**Assignment:** Put every line of the entries below into a Markdown table with the columns Row and Line, numbering the rows and skipping blank lines. Leave the pictures out.

-------------------------

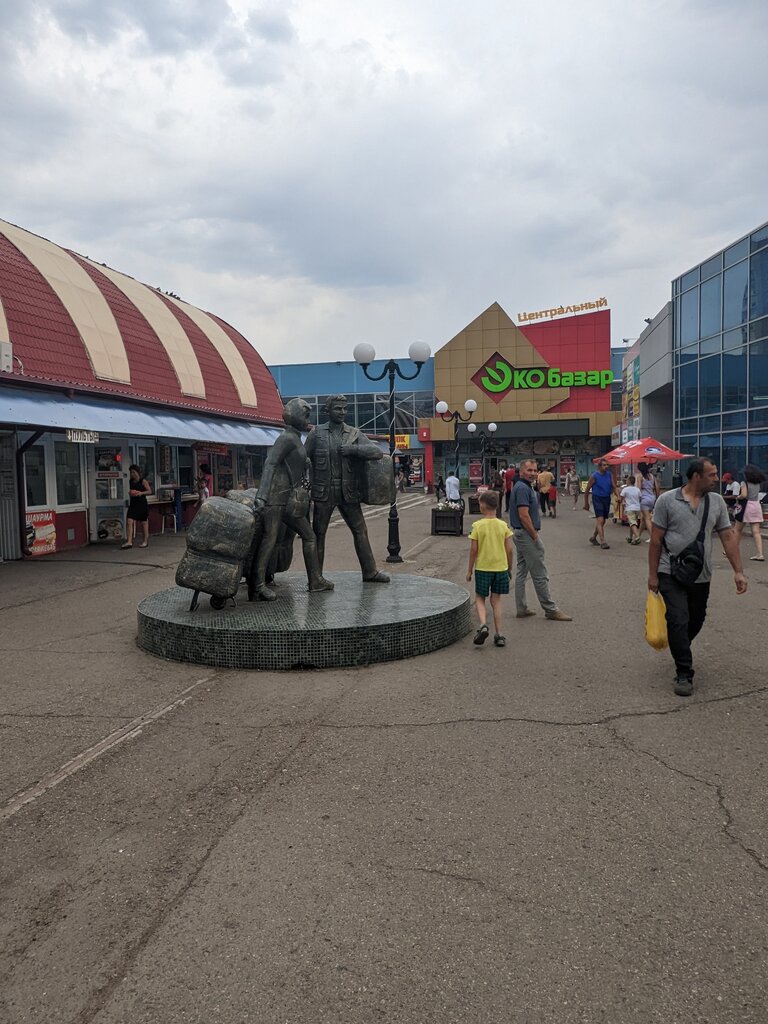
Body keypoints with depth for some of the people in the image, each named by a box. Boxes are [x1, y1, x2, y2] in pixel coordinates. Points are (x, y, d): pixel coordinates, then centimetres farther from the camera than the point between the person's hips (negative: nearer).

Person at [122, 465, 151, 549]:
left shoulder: (143, 481, -5)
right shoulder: (130, 481, 11)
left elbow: (150, 491, -5)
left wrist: (141, 493, -20)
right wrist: (130, 493, 1)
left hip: (142, 504, -5)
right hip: (133, 504, 5)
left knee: (144, 523, 6)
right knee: (129, 521, -9)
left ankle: (145, 541, 18)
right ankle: (129, 541, -11)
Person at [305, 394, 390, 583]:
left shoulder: (354, 433, 6)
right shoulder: (317, 433, 2)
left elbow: (377, 451, -5)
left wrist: (352, 449, -16)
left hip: (348, 493, 2)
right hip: (323, 493, -2)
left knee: (360, 531, 7)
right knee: (318, 533, 3)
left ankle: (370, 572, 19)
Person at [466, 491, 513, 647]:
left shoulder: (477, 525, -10)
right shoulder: (503, 525, -2)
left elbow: (473, 550, -9)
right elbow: (509, 549, -1)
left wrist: (470, 570, 2)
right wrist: (510, 568, 12)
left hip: (482, 568, -2)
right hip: (501, 567, 2)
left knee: (479, 598, 12)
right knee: (496, 600, 11)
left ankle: (483, 625, -12)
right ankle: (498, 635, 11)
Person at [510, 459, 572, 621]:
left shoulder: (523, 487, 14)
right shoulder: (523, 488, -18)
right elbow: (524, 516, -24)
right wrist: (535, 536, -16)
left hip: (520, 534, 11)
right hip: (526, 534, -11)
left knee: (522, 571, 12)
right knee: (540, 575, -3)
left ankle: (522, 608, 17)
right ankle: (550, 610, 4)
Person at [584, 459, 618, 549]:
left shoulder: (609, 475, 5)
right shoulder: (594, 476, -8)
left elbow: (614, 486, 4)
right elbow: (587, 490, -2)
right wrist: (586, 503, 0)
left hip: (607, 499, 6)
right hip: (597, 498, -6)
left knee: (603, 521, 14)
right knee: (600, 520, -14)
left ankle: (593, 537, 32)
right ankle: (602, 541, -17)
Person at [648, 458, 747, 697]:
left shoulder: (717, 502, 3)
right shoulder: (667, 500, -8)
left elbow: (728, 537, 4)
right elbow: (656, 540, -5)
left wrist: (738, 571, -2)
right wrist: (652, 575, -5)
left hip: (701, 577, 4)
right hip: (671, 575, -4)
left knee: (696, 622, 15)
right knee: (678, 621, -9)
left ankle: (679, 652, 43)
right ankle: (684, 674, 0)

-------------------------

**Reply to the task:**
| Row | Line |
|---|---|
| 1 | Body keypoints with depth for some of the people in the image, each named by a box. Boxes are [x1, y1, x2, y2] in pixel coordinates. Points are (x, y, d): pixel coordinates, then centimetres farther from the camera than the point between the person's hips (negative: nearer). |
| 2 | Person at [122, 465, 151, 549]: |
| 3 | left shoulder: (143, 481, -5) |
| 4 | right shoulder: (130, 481, 11) |
| 5 | left elbow: (150, 491, -5) |
| 6 | left wrist: (141, 493, -20) |
| 7 | right wrist: (130, 493, 1) |
| 8 | left hip: (142, 504, -5) |
| 9 | right hip: (133, 504, 5) |
| 10 | left knee: (144, 523, 6) |
| 11 | right knee: (129, 521, -9) |
| 12 | left ankle: (145, 541, 18) |
| 13 | right ankle: (129, 541, -11) |
| 14 | Person at [305, 394, 390, 583]: |
| 15 | left shoulder: (354, 433, 6) |
| 16 | right shoulder: (317, 433, 2) |
| 17 | left elbow: (377, 451, -5) |
| 18 | left wrist: (352, 449, -16) |
| 19 | left hip: (348, 493, 2) |
| 20 | right hip: (323, 493, -2) |
| 21 | left knee: (360, 531, 7) |
| 22 | right knee: (318, 533, 3) |
| 23 | left ankle: (370, 572, 19) |
| 24 | Person at [466, 491, 513, 647]: |
| 25 | left shoulder: (477, 525, -10) |
| 26 | right shoulder: (503, 525, -2) |
| 27 | left elbow: (473, 550, -9) |
| 28 | right elbow: (509, 549, -1) |
| 29 | left wrist: (470, 570, 2) |
| 30 | right wrist: (510, 568, 12) |
| 31 | left hip: (482, 568, -2) |
| 32 | right hip: (501, 567, 2) |
| 33 | left knee: (479, 598, 12) |
| 34 | right knee: (496, 600, 11) |
| 35 | left ankle: (483, 625, -12) |
| 36 | right ankle: (498, 635, 11) |
| 37 | Person at [510, 459, 572, 621]: |
| 38 | left shoulder: (523, 487, 14) |
| 39 | right shoulder: (523, 488, -18) |
| 40 | right elbow: (524, 516, -24) |
| 41 | right wrist: (535, 536, -16) |
| 42 | left hip: (520, 534, 11) |
| 43 | right hip: (526, 534, -11) |
| 44 | left knee: (522, 571, 12) |
| 45 | right knee: (540, 575, -3) |
| 46 | left ankle: (522, 608, 17) |
| 47 | right ankle: (550, 610, 4) |
| 48 | Person at [584, 459, 618, 549]: |
| 49 | left shoulder: (609, 475, 5) |
| 50 | right shoulder: (594, 476, -8) |
| 51 | left elbow: (614, 486, 4) |
| 52 | right elbow: (587, 490, -2) |
| 53 | right wrist: (586, 503, 0) |
| 54 | left hip: (607, 499, 6) |
| 55 | right hip: (597, 498, -6) |
| 56 | left knee: (603, 521, 14) |
| 57 | right knee: (600, 520, -14) |
| 58 | left ankle: (593, 537, 32) |
| 59 | right ankle: (602, 541, -17) |
| 60 | Person at [648, 458, 747, 697]: |
| 61 | left shoulder: (717, 502, 3) |
| 62 | right shoulder: (667, 500, -8) |
| 63 | left elbow: (728, 537, 4) |
| 64 | right elbow: (656, 540, -5) |
| 65 | left wrist: (738, 571, -2) |
| 66 | right wrist: (652, 575, -5) |
| 67 | left hip: (701, 577, 4) |
| 68 | right hip: (671, 575, -4) |
| 69 | left knee: (696, 622, 15) |
| 70 | right knee: (678, 621, -9) |
| 71 | left ankle: (679, 652, 43) |
| 72 | right ankle: (684, 674, 0) |